● Page excerpt
If you wish to be subscribed to the mailing list, then simply send an email to seminars+subscribe@topos.institute. For any queries about the colloquium, contact tim+colloquium@topos.institute.
The colloquium centres around following four themes, with many talks fitting multiple themes.
Topos aims to shape technology for public benefit via creating and deploying a new mathematical systems science. What does this mean, and how do we do it? How does technology shape people’s lives today? What are the risks that future technologies may bring? What is the role of mathematicians and computer scientists in shaping how their work has been deployed? What lessons can we learn from the past and present about successes and failures? This theme aims to spark discussion among mathematicians and computer scientists about these questions, and bring them into contact with experts on these subjects.
Thinking clearly about today’s most pressing scientific, technical, and societal questions requires finding the right abstractions. Category theory can help with this by offering design principles for structuring how we account for phenomena in a specific domain, as well as how we translate problems and solutions between different domains. This theme aims to highlight recent developments in applied category theory, in domains such as computation, neuroscience, physics, artificial intelligence, game theory, and robotics.
Like many parts of pure mathematics, results that are initially seen as purely theoretical may not be ripe for application until much later. At Topos we foster the entire pipeline, from the creation of elegant theory to the development of its effective application. The goal of this theme is to foster the pure side of this pipeline, to take in the most beautiful results in category theory, logic, type theory, and related fields, as well as to scout for not-yet-categorical work that appears ripe for "categorification".

● Entries shown
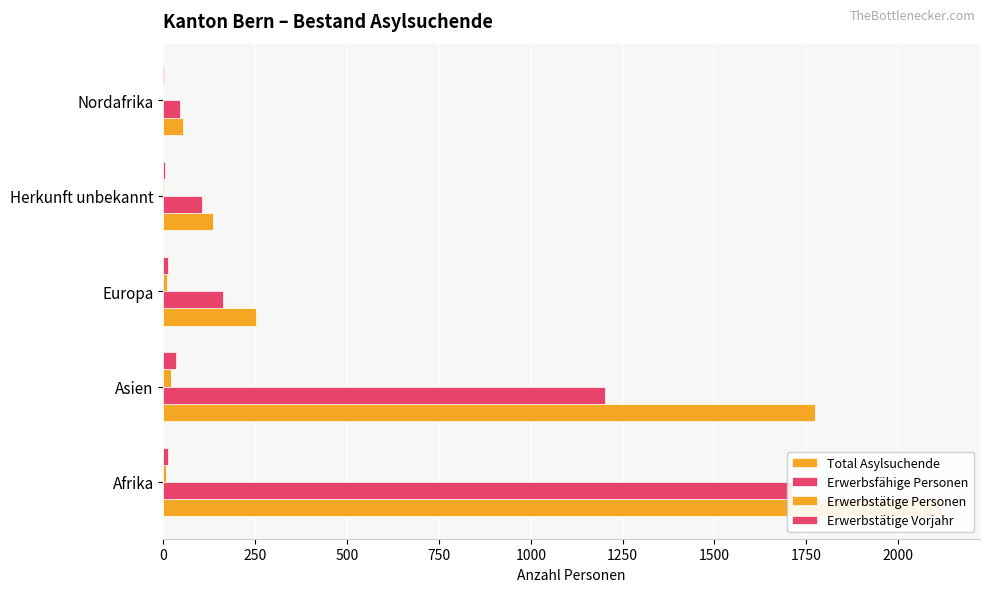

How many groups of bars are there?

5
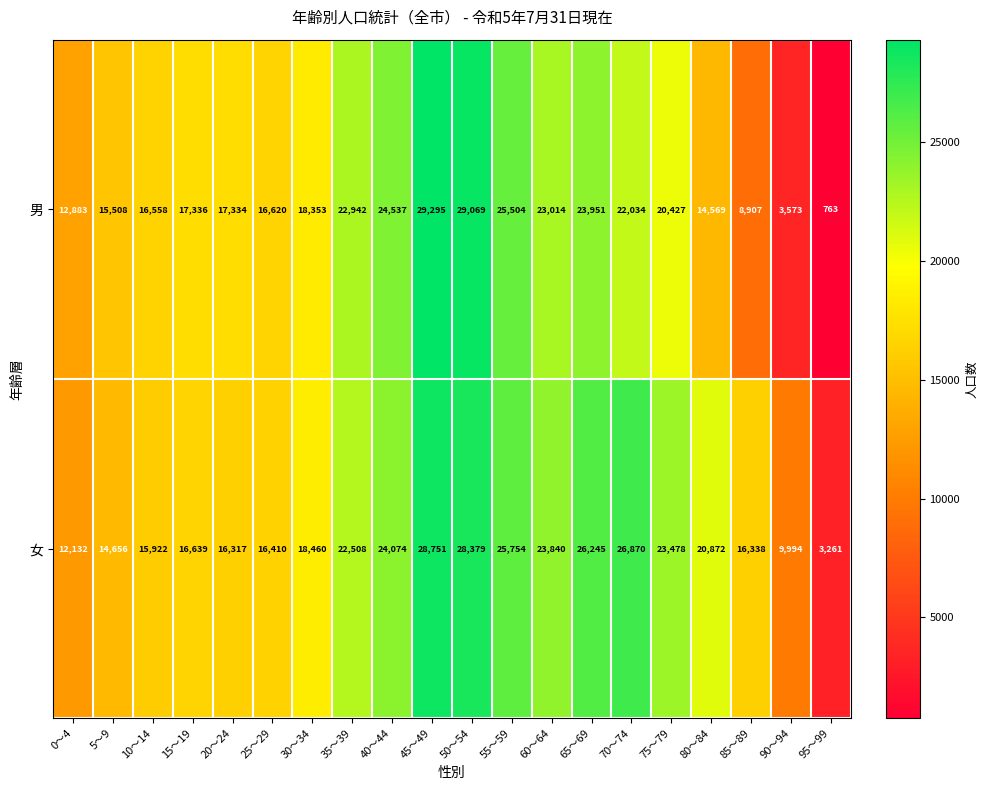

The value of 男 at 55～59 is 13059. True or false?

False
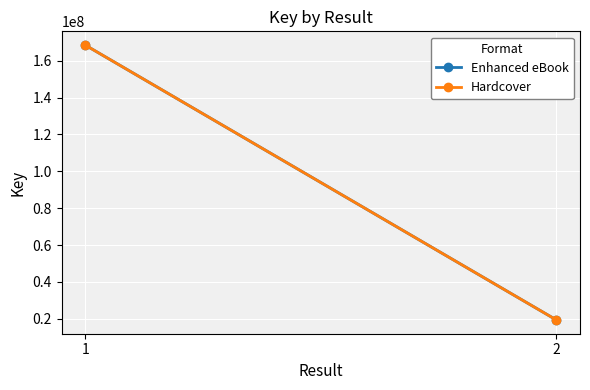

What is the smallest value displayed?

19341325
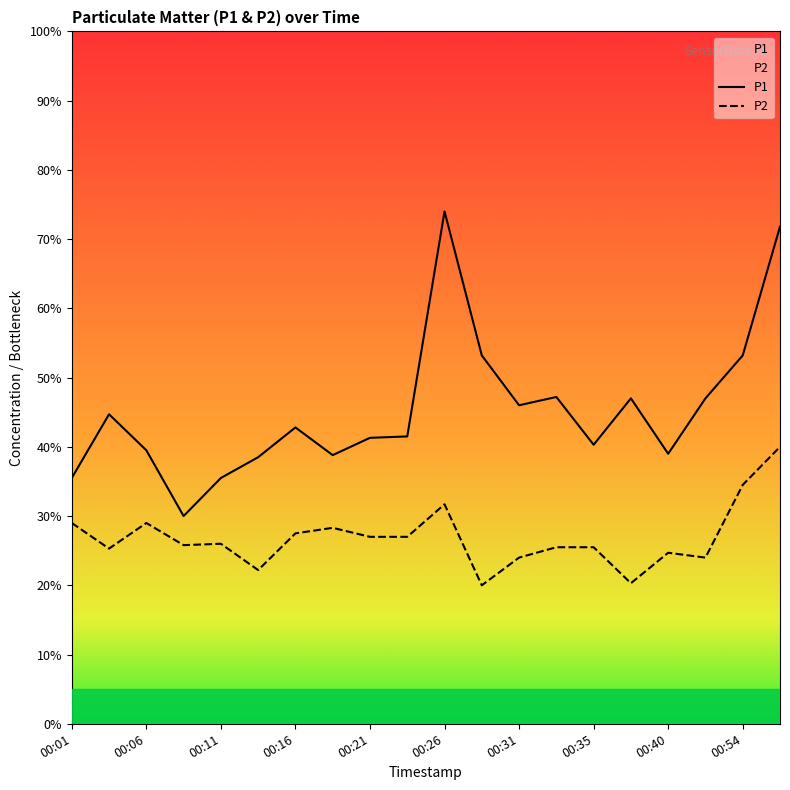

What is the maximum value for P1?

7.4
* * *
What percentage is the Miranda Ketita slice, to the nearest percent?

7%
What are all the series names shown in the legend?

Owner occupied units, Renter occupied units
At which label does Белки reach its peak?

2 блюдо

● What needs to be done
Could you continue the excerpt about the Topos Institute colloquium themes, starting right after its final sentence?

● Solved problem
Beyond its intrinsic interest, the purpose of applied mathematics is to provide a foundation for new capabilities and technologies that benefit the public. In this theme, we highlight work, at the intersection of research and engineering, that transfers ideas from applied category theory and other parts of mathematics into viable technologies, with an emphasis on software systems and tools. Topics may include scientific modeling, functional programming, differential programming, probabilistic programming, quantum computing, formal verification, and software and systems engineering.
To see the talks from previous years, use the links to the archives at the top of the page.
Inna Zakharevich (29th of January)
[Abstract TBA]
Dan Ghica (5th of February)
For the last five years I have been working as one of the architects of a new programming language called Cangjie (CJ). CJ is part of a new open-source ecosystem for Huawei devices which has the HarmonyOS operating system at its core. I will discuss some of the innovations adopted by CJ such as effect handlers (released) and modal types (work in progress) and comment on my personal experience as a 'theory person' now involved in developing a language for a wide audience, which includes some of the top Chinese tech companies.
Chad Nester (12th of February)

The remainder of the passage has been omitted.